First, don't get in the cab before you agree on a price from your starting point to the Central Market. Second, there are a dozen entry points into the market due to its size which takes up several city blocks. You'll see vendors just outside the market and people bustling about from your taxi and should exit when you do - don't let the driver run up your fare by keeping you in the taxi longer than necessary, or tell you he has to go around the block to drop you off. 

You'll find all sorts of goodies at the Central Market from fresh produce and tropical fruit, meats and the freshest catch of fish, to leather goods, textiles, handmade guitars, livestock, and flea market finds.
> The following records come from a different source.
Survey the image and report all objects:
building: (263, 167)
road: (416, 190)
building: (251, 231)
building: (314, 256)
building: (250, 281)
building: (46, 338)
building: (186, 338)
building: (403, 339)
The livestock can be of the cuter variety like bunnies and peeps, so if you bring the kids along, don't tell them where they're really headed! 

A FEW WORDS ON SAFETY:

If you're concerned about theft, I would offer the same advice as if you were visiting a crowded market in ANY city in the world: leave your valuables or fine jewelry at home, and keep your money stowed away in a backpack or shoulder bag. Theft is rare, and most locals seem too busy to give your presence a second thought. I've found them to be welcoming, but busy, especially during peak times of day, but always willing to explain things and help out.